Top of SOURCE DATA

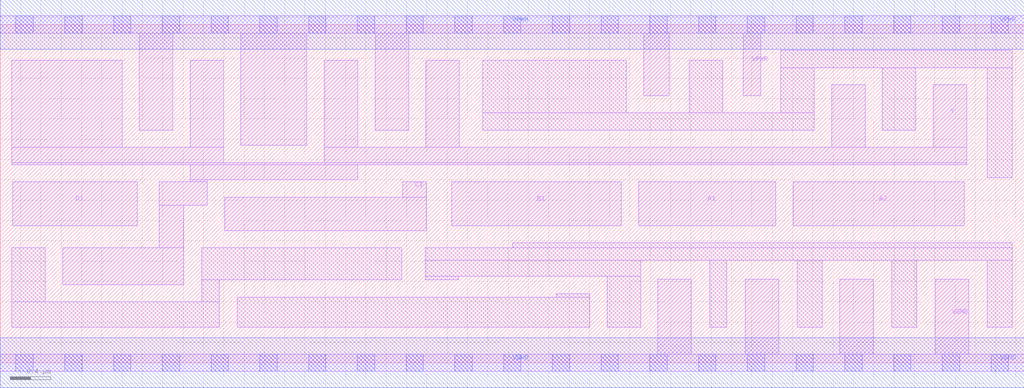
<source format=lef>
# Copyright 2020 The SkyWater PDK Authors
#
# Licensed under the Apache License, Version 2.0 (the "License");
# you may not use this file except in compliance with the License.
# You may obtain a copy of the License at
#
#     https://www.apache.org/licenses/LICENSE-2.0
#
# Unless required by applicable law or agreed to in writing, software
# distributed under the License is distributed on an "AS IS" BASIS,
# WITHOUT WARRANTIES OR CONDITIONS OF ANY KIND, either express or implied.
# See the License for the specific language governing permissions and
# limitations under the License.
#
# SPDX-License-Identifier: Apache-2.0

VERSION 5.7 ;
  NAMESCASESENSITIVE ON ;
  NOWIREEXTENSIONATPIN ON ;
  DIVIDERCHAR "/" ;
  BUSBITCHARS "[]" ;
UNITS
  DATABASE MICRONS 200 ;
END UNITS
MACRO sky130_fd_sc_hs__o2111ai_4
  CLASS CORE ;
  SOURCE USER ;
  FOREIGN sky130_fd_sc_hs__o2111ai_4 ;
  ORIGIN  0.000000  0.000000 ;
  SIZE  10.08000 BY  3.330000 ;
  SYMMETRY X Y ;
  SITE unit ;
  PIN A1
    ANTENNAGATEAREA  1.116000 ;
    DIRECTION INPUT ;
    USE SIGNAL ;
    PORT
      LAYER li1 ;
        RECT 6.285000 1.350000 7.635000 1.780000 ;
    END
  END A1
  PIN A2
    ANTENNAGATEAREA  1.116000 ;
    DIRECTION INPUT ;
    USE SIGNAL ;
    PORT
      LAYER li1 ;
        RECT 7.805000 1.350000 9.490000 1.780000 ;
    END
  END A2
  PIN B1
    ANTENNAGATEAREA  0.780000 ;
    DIRECTION INPUT ;
    USE SIGNAL ;
    PORT
      LAYER li1 ;
        RECT 4.445000 1.350000 6.115000 1.780000 ;
    END
  END B1
  PIN C1
    ANTENNAGATEAREA  0.780000 ;
    DIRECTION INPUT ;
    USE SIGNAL ;
    PORT
      LAYER li1 ;
        RECT 2.210000 1.300000 4.195000 1.630000 ;
        RECT 3.965000 1.630000 4.195000 1.780000 ;
    END
  END C1
  PIN D1
    ANTENNAGATEAREA  0.780000 ;
    DIRECTION INPUT ;
    USE SIGNAL ;
    PORT
      LAYER li1 ;
        RECT 0.125000 1.350000 1.350000 1.780000 ;
    END
  END D1
  PIN Y
    ANTENNADIFFAREA  3.411800 ;
    DIRECTION OUTPUT ;
    USE SIGNAL ;
    PORT
      LAYER li1 ;
        RECT 0.115000 1.950000 9.515000 1.970000 ;
        RECT 0.115000 1.970000 2.200000 2.120000 ;
        RECT 0.115000 2.120000 1.200000 2.980000 ;
        RECT 0.615000 0.770000 1.805000 1.130000 ;
        RECT 1.565000 1.130000 1.805000 1.550000 ;
        RECT 1.565000 1.550000 2.040000 1.780000 ;
        RECT 1.870000 1.780000 2.040000 1.800000 ;
        RECT 1.870000 1.800000 3.520000 1.950000 ;
        RECT 1.870000 2.120000 2.200000 2.980000 ;
        RECT 3.190000 1.970000 9.515000 2.120000 ;
        RECT 3.190000 2.120000 3.520000 2.980000 ;
        RECT 4.190000 2.120000 4.520000 2.980000 ;
        RECT 8.185000 2.120000 8.515000 2.735000 ;
        RECT 9.185000 2.120000 9.515000 2.735000 ;
    END
  END Y
  PIN VGND
    DIRECTION INOUT ;
    USE GROUND ;
    PORT
      LAYER li1 ;
        RECT 0.000000 -0.085000 10.080000 0.085000 ;
        RECT 6.475000  0.085000  6.805000 0.820000 ;
        RECT 7.335000  0.085000  7.665000 0.820000 ;
        RECT 8.265000  0.085000  8.595000 0.820000 ;
        RECT 9.205000  0.085000  9.535000 0.820000 ;
      LAYER mcon ;
        RECT 0.155000 -0.085000 0.325000 0.085000 ;
        RECT 0.635000 -0.085000 0.805000 0.085000 ;
        RECT 1.115000 -0.085000 1.285000 0.085000 ;
        RECT 1.595000 -0.085000 1.765000 0.085000 ;
        RECT 2.075000 -0.085000 2.245000 0.085000 ;
        RECT 2.555000 -0.085000 2.725000 0.085000 ;
        RECT 3.035000 -0.085000 3.205000 0.085000 ;
        RECT 3.515000 -0.085000 3.685000 0.085000 ;
        RECT 3.995000 -0.085000 4.165000 0.085000 ;
        RECT 4.475000 -0.085000 4.645000 0.085000 ;
        RECT 4.955000 -0.085000 5.125000 0.085000 ;
        RECT 5.435000 -0.085000 5.605000 0.085000 ;
        RECT 5.915000 -0.085000 6.085000 0.085000 ;
        RECT 6.395000 -0.085000 6.565000 0.085000 ;
        RECT 6.875000 -0.085000 7.045000 0.085000 ;
        RECT 7.355000 -0.085000 7.525000 0.085000 ;
        RECT 7.835000 -0.085000 8.005000 0.085000 ;
        RECT 8.315000 -0.085000 8.485000 0.085000 ;
        RECT 8.795000 -0.085000 8.965000 0.085000 ;
        RECT 9.275000 -0.085000 9.445000 0.085000 ;
        RECT 9.755000 -0.085000 9.925000 0.085000 ;
      LAYER met1 ;
        RECT 0.000000 -0.245000 10.080000 0.245000 ;
    END
  END VGND
  PIN VPWR
    DIRECTION INOUT ;
    USE POWER ;
    PORT
      LAYER li1 ;
        RECT 0.000000 3.245000 10.080000 3.415000 ;
        RECT 1.370000 2.290000  1.700000 3.245000 ;
        RECT 2.370000 2.140000  3.020000 3.245000 ;
        RECT 3.690000 2.290000  4.020000 3.245000 ;
        RECT 6.335000 2.630000  6.585000 3.245000 ;
        RECT 7.315000 2.630000  7.485000 3.245000 ;
      LAYER mcon ;
        RECT 0.155000 3.245000 0.325000 3.415000 ;
        RECT 0.635000 3.245000 0.805000 3.415000 ;
        RECT 1.115000 3.245000 1.285000 3.415000 ;
        RECT 1.595000 3.245000 1.765000 3.415000 ;
        RECT 2.075000 3.245000 2.245000 3.415000 ;
        RECT 2.555000 3.245000 2.725000 3.415000 ;
        RECT 3.035000 3.245000 3.205000 3.415000 ;
        RECT 3.515000 3.245000 3.685000 3.415000 ;
        RECT 3.995000 3.245000 4.165000 3.415000 ;
        RECT 4.475000 3.245000 4.645000 3.415000 ;
        RECT 4.955000 3.245000 5.125000 3.415000 ;
        RECT 5.435000 3.245000 5.605000 3.415000 ;
        RECT 5.915000 3.245000 6.085000 3.415000 ;
        RECT 6.395000 3.245000 6.565000 3.415000 ;
        RECT 6.875000 3.245000 7.045000 3.415000 ;
        RECT 7.355000 3.245000 7.525000 3.415000 ;
        RECT 7.835000 3.245000 8.005000 3.415000 ;
        RECT 8.315000 3.245000 8.485000 3.415000 ;
        RECT 8.795000 3.245000 8.965000 3.415000 ;
        RECT 9.275000 3.245000 9.445000 3.415000 ;
        RECT 9.755000 3.245000 9.925000 3.415000 ;
      LAYER met1 ;
        RECT 0.000000 3.085000 10.080000 3.575000 ;
    END
  END VPWR
  OBS
    LAYER li1 ;
      RECT 0.115000 0.350000 2.155000 0.600000 ;
      RECT 0.115000 0.600000 0.445000 1.130000 ;
      RECT 1.985000 0.600000 2.155000 0.815000 ;
      RECT 1.985000 0.815000 3.955000 1.130000 ;
      RECT 2.335000 0.350000 5.805000 0.645000 ;
      RECT 4.185000 0.815000 4.515000 0.850000 ;
      RECT 4.185000 0.850000 6.305000 1.010000 ;
      RECT 4.185000 1.010000 9.965000 1.130000 ;
      RECT 4.750000 2.290000 8.015000 2.460000 ;
      RECT 4.750000 2.460000 6.165000 2.980000 ;
      RECT 5.045000 1.130000 9.965000 1.180000 ;
      RECT 5.475000 0.645000 5.805000 0.680000 ;
      RECT 5.975000 0.350000 6.305000 0.850000 ;
      RECT 6.785000 2.460000 7.115000 2.980000 ;
      RECT 6.985000 0.350000 7.155000 1.010000 ;
      RECT 7.685000 2.460000 8.015000 2.905000 ;
      RECT 7.685000 2.905000 9.965000 3.075000 ;
      RECT 7.845000 0.350000 8.095000 1.010000 ;
      RECT 8.685000 2.290000 9.015000 2.905000 ;
      RECT 8.775000 0.350000 9.025000 1.010000 ;
      RECT 9.715000 0.350000 9.965000 1.010000 ;
      RECT 9.715000 1.820000 9.965000 2.905000 ;
  END
END sky130_fd_sc_hs__o2111ai_4

</source>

Bottom of SOURCE DATA

## TASK TO COMPLETE
Lines from the one containing "RECT 8.795000 3.245000" through the end of the data above must be written out exactly, and no other lines are needed.

## EXERCISE RESULT
        RECT 8.795000 3.245000 8.965000 3.415000 ;
        RECT 9.275000 3.245000 9.445000 3.415000 ;
        RECT 9.755000 3.245000 9.925000 3.415000 ;
      LAYER met1 ;
        RECT 0.000000 3.085000 10.080000 3.575000 ;
    END
  END VPWR
  OBS
    LAYER li1 ;
      RECT 0.115000 0.350000 2.155000 0.600000 ;
      RECT 0.115000 0.600000 0.445000 1.130000 ;
      RECT 1.985000 0.600000 2.155000 0.815000 ;
      RECT 1.985000 0.815000 3.955000 1.130000 ;
      RECT 2.335000 0.350000 5.805000 0.645000 ;
      RECT 4.185000 0.815000 4.515000 0.850000 ;
      RECT 4.185000 0.850000 6.305000 1.010000 ;
      RECT 4.185000 1.010000 9.965000 1.130000 ;
      RECT 4.750000 2.290000 8.015000 2.460000 ;
      RECT 4.750000 2.460000 6.165000 2.980000 ;
      RECT 5.045000 1.130000 9.965000 1.180000 ;
      RECT 5.475000 0.645000 5.805000 0.680000 ;
      RECT 5.975000 0.350000 6.305000 0.850000 ;
      RECT 6.785000 2.460000 7.115000 2.980000 ;
      RECT 6.985000 0.350000 7.155000 1.010000 ;
      RECT 7.685000 2.460000 8.015000 2.905000 ;
      RECT 7.685000 2.905000 9.965000 3.075000 ;
      RECT 7.845000 0.350000 8.095000 1.010000 ;
      RECT 8.685000 2.290000 9.015000 2.905000 ;
      RECT 8.775000 0.350000 9.025000 1.010000 ;
      RECT 9.715000 0.350000 9.965000 1.010000 ;
      RECT 9.715000 1.820000 9.965000 2.905000 ;
  END
END sky130_fd_sc_hs__o2111ai_4

</source>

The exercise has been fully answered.